Monday, August 3, 2009

Heres looking at you: HTML5.0

Continued from earlier posts
http://technologyandtelecom.blogspot.com/2009/08/heres-looking-at-you-html5.html
http://technologyandtelecom.blogspot.com/2009/08/heres-looking-at-you-html50.html
The Pressing Need for HTML5 is More Features

HTML5 needs to move past simply providing geo-location and offline storage and into more of the device characteristics. The Palm Pre’s WebOS had to forge forward in defining its own APIs for accessing things like the address book, camera, and accelerometer.
This problem is only going to continue to become more pressing. People are clamoring to develop mobile applications that take full advantage of the capabilities of devices.

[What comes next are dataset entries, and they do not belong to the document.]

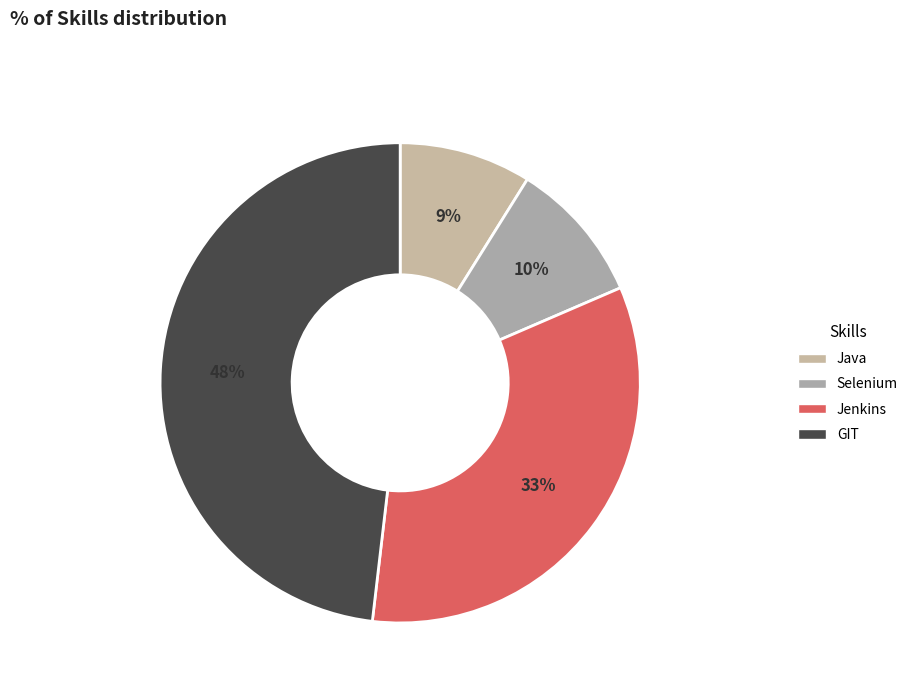

Does any single category account for the majority?

No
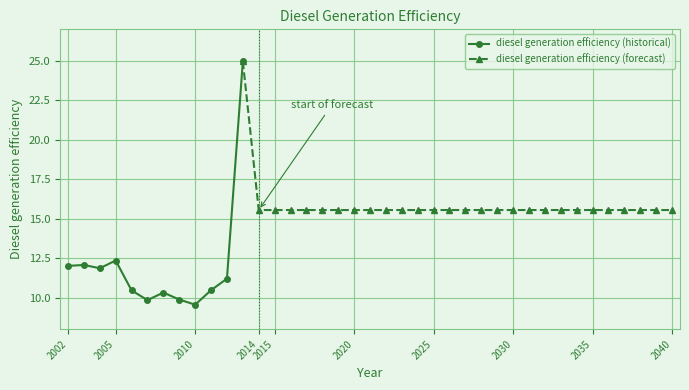

Where does the data first go above 15?

2013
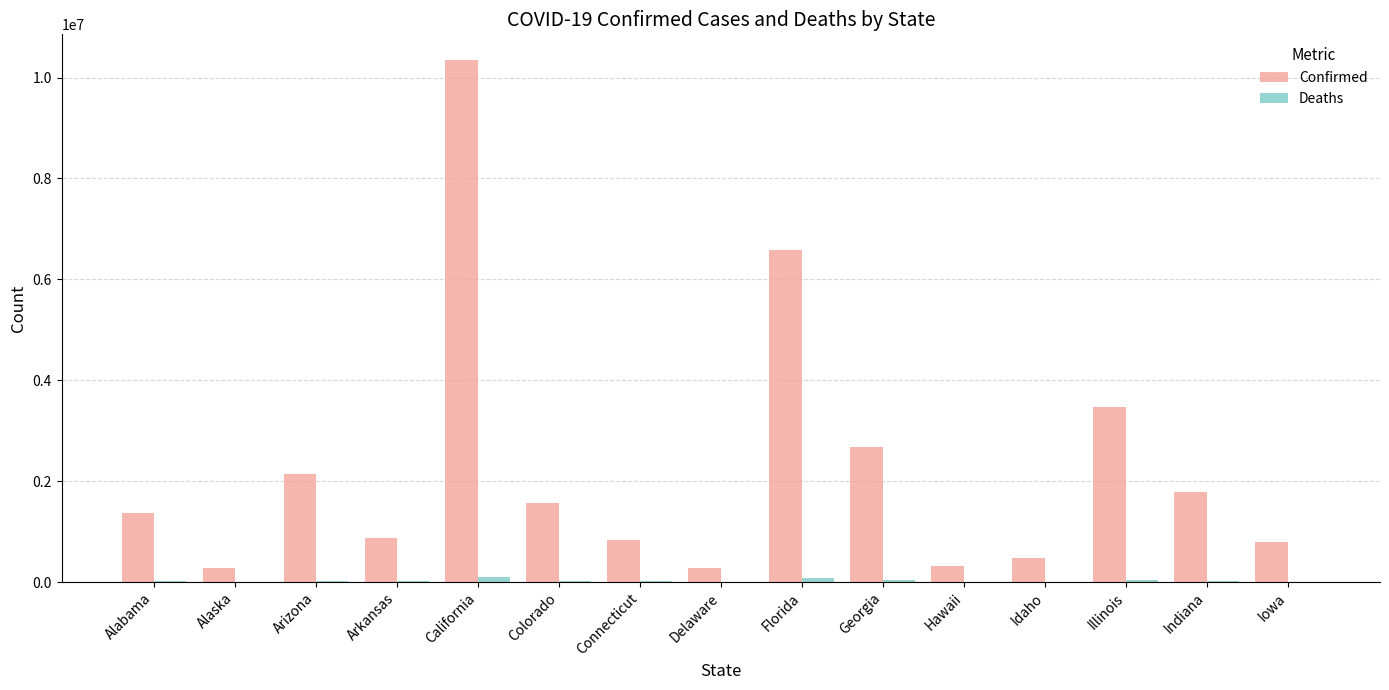

What is the average value of the Confirmed series?

2254039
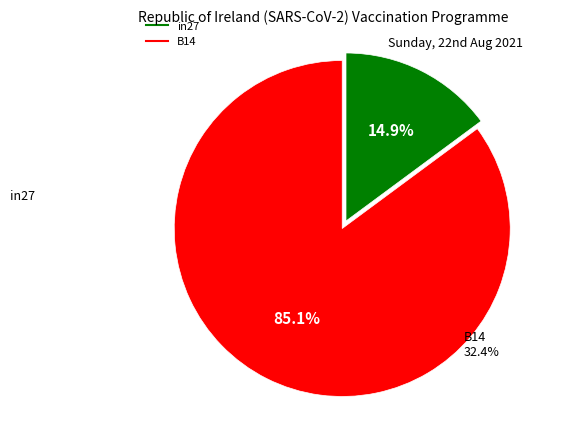

Is there a majority slice in this chart?

Yes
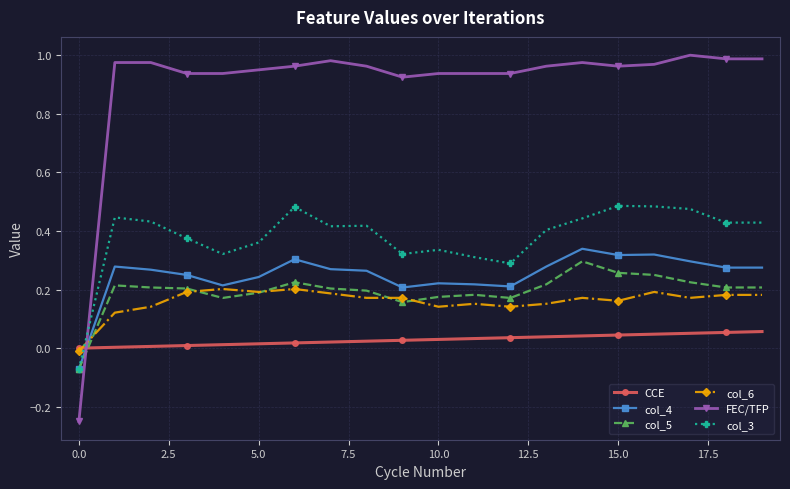

True or false: FEC/TFP has more than 2 interior local peaks.

True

Smart Phones Do Not Equal All Phones

It is important to note that while HTML5 will be very important for smart phones, it won’t reach feature phones for sometime. Therefore, content publishers should continue to work with device databases for content adaptation.
Again, web application developers can make different choices and tradeoffs than content publishers. If one is building an application that combines cameras with geo-location information, one has already narrowed which handsets you support.

Features will Drive HTML5 Adoption

One can take a learning from moving users from HTML working drafts to HTML 3.2.A large part of it is due to the fact that you could do things in HTML3.2 that you couldn’t do in previous versions.
That’s not to say that recent web standards like XHTML haven’t provided new features, but that none of the new features were game changers. Geo-Location is a feature that can create businesses. The same is true of access to other device characteristics.
For this reason, web developers who start looking at mobile development will not shy away from building using HTML5 even if it limits their audience.

The Mobile Perspective on HTML5

From a mobile perspective—and perhaps from the perspective of web applications generally—HTML5 cannot come quickly enough.
As Vic Gundotra, Google Engineering vice president and developer evangelist, recently pointed out, not many companies are rich enough to develop native applications for all mobile platforms.
The mobile web provides are the best hope for building a cross-device mobile ecosystem. HTML5 is a critical piece for the mobile web.